Лотман служил в артиллерии. И я уже упоминал полет артиллерийского снаряда, который был не просто воспоминанием, а своеобразной фигурой мысли. Вся книга буквально пронизана метафорикой войны и битвы, когда в игру включаются даже названия книг «Война и мир», «Иудейская война» и т. д.

На Великую отечественную он смотрел сквозь толстовские описания Отечественной войны 1812 года.

А когда на лекциях он говорил о двенадцатом годе, у меня было невольное ощущение, что он рассказывает о своем личном опыте войны. Именно из Толстого появляется его любимый рефрен в рассказах о войне: «Было смертельно опасно, тяжело, но — было весело!» Все это и определило тему конца в последней книге. И Пушкин здесь — на дуэли, перед лицом смерти. Экзистенциальное измерение имеет и глава «Мир собственных имен»: в той же мюнхенской больнице после инсульта у него выпали из памяти почти все собственные имена. Он мучительно учился их вспоминать и удерживать в памяти. «Культура и взрыв» — реванш такого рода.

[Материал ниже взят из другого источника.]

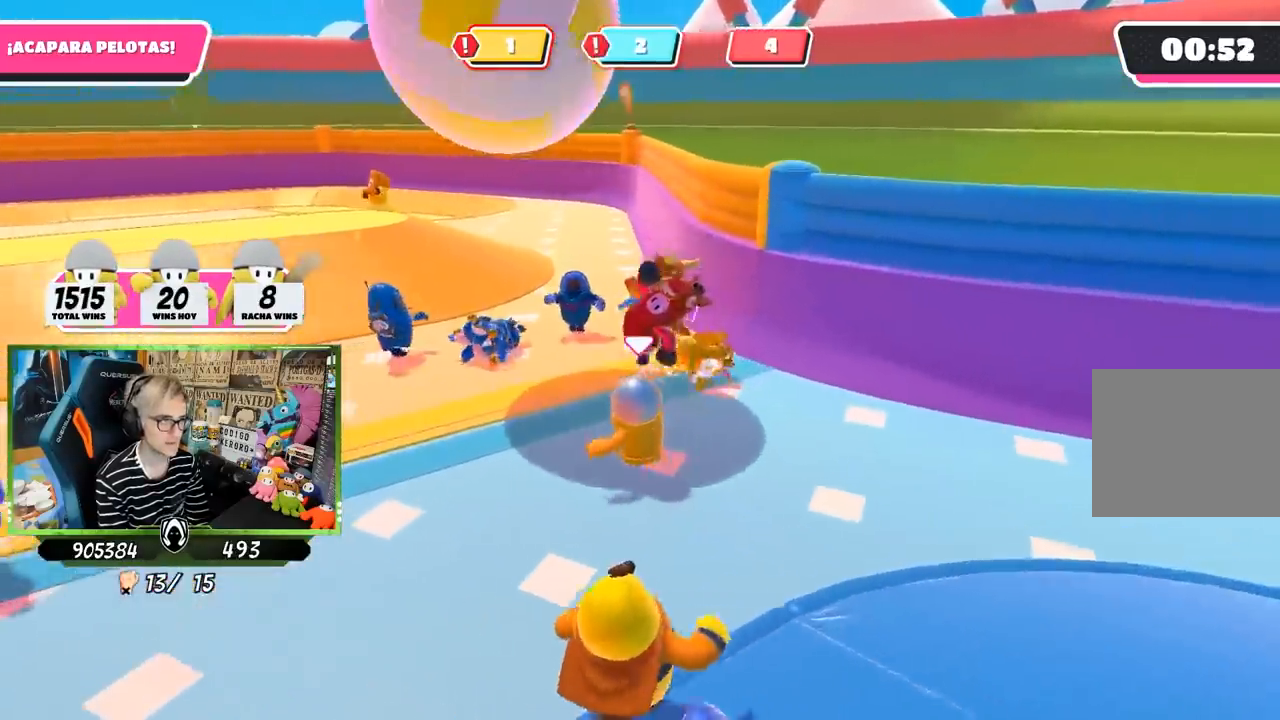
{"buttons": [], "left_stick": "up-left", "right_stick": "center", "events": [[50, "right_stick", "left"], [217, "right_stick", "center"], [367, "left_stick", "up-left"]]}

В свое время Жан Бодрийар обвинил Копполу в том, что его фильм «Апокалипсис нашего времени» является не рефлексией и осуждением вьетнамской войны, а триумфальным ее продолжением. Я далек от подобной мысли. И тем не менее игнорировать преобразование экзистенциального смысла «взрыва» в ключевое понятие, основной механизм культуры тоже нельзя. Не является ли овеществление сознания в лотмановской концепции, превращение его в функцию безличных, непредсказуемых процессов результатом той катастрофы сознания, разрывом его, который человек переживает на войне? Да и может ли быть война вообще сферой сознания?

Я понимаю, что все можно списать на неистребимый позитивизм, размывающий индивидуальное сознание. Но тем не менее: не есть ли этот культурологический милитаризм — отзвук, отображение пусть сокровенного и выстраданного, но все-таки бесчеловечного и страшного опыта войны?

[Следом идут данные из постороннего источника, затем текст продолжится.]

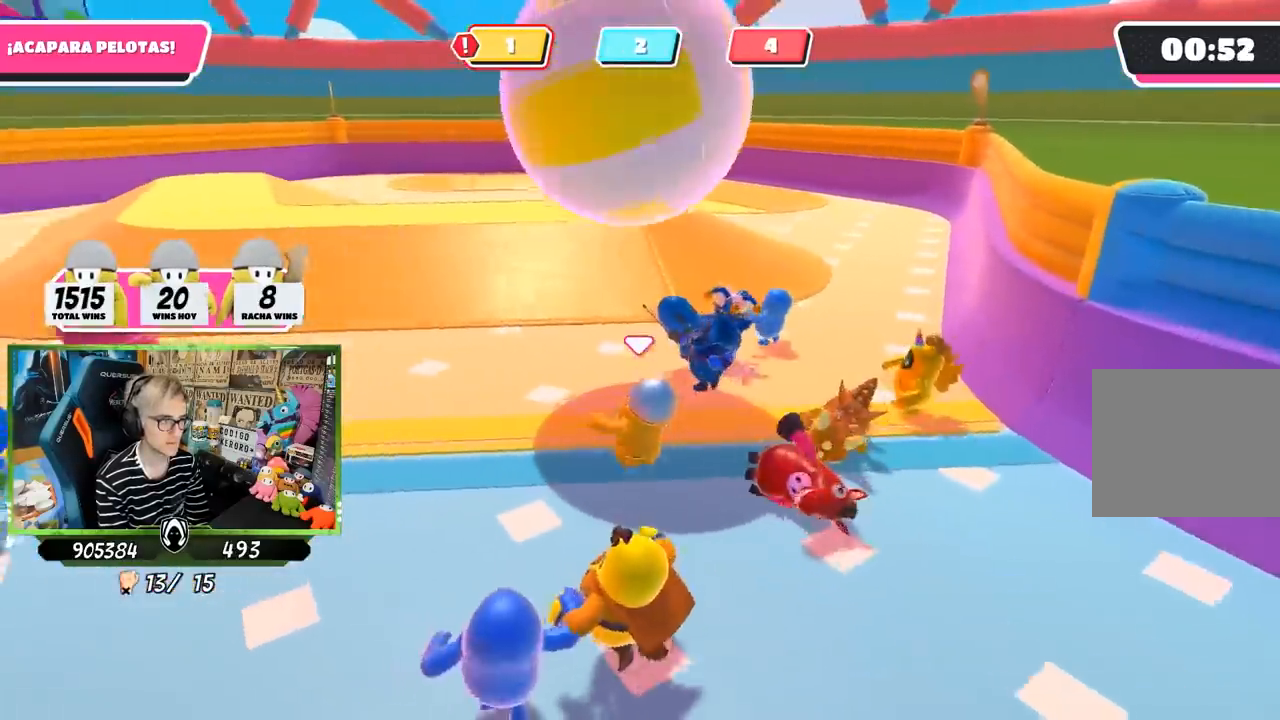
{"buttons": [], "left_stick": "up", "right_stick": "center", "events": [[150, "CROSS", "down"], [167, "left_stick", "up"], [217, "SQUARE", "down"], [283, "CROSS", "up"], [317, "SQUARE", "up"], [350, "SQUARE", "down"], [450, "CROSS", "down"], [450, "SQUARE", "up"], [500, "CROSS", "up"]]}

Теперь перейдем от Лотмана к идеям другого отца-основателя русского структурализма — Владимира Николаевича Топорова. При всей разности их путей в отечественной науке, у них много общего. Огромную литературу постсоветского времени по еврейскому вопросу нельзя читать без головной боли. Причем не только антисемитскую. Пишут ли авторы под знаком юдофилии или юдофобии, они одинаково далеки от понимания природы еврейского феномена и идут по пути не отрезания лишних сущностей, а их умножения. И это метафизическое умножение выявляет, во-первых, полное порабощение пишущих религиозно-философской традицией с ее чудовищной мифологизированностью национального вопроса и, во-вторых, возведение архаических, исключительно примитивных стереотипов массового сознания в ранг квазифилософских абстракций. Эти традиционалистские фантазмы сознания ставят на колени любую свободную мысль. Познание обреченного на идолопоклонничество.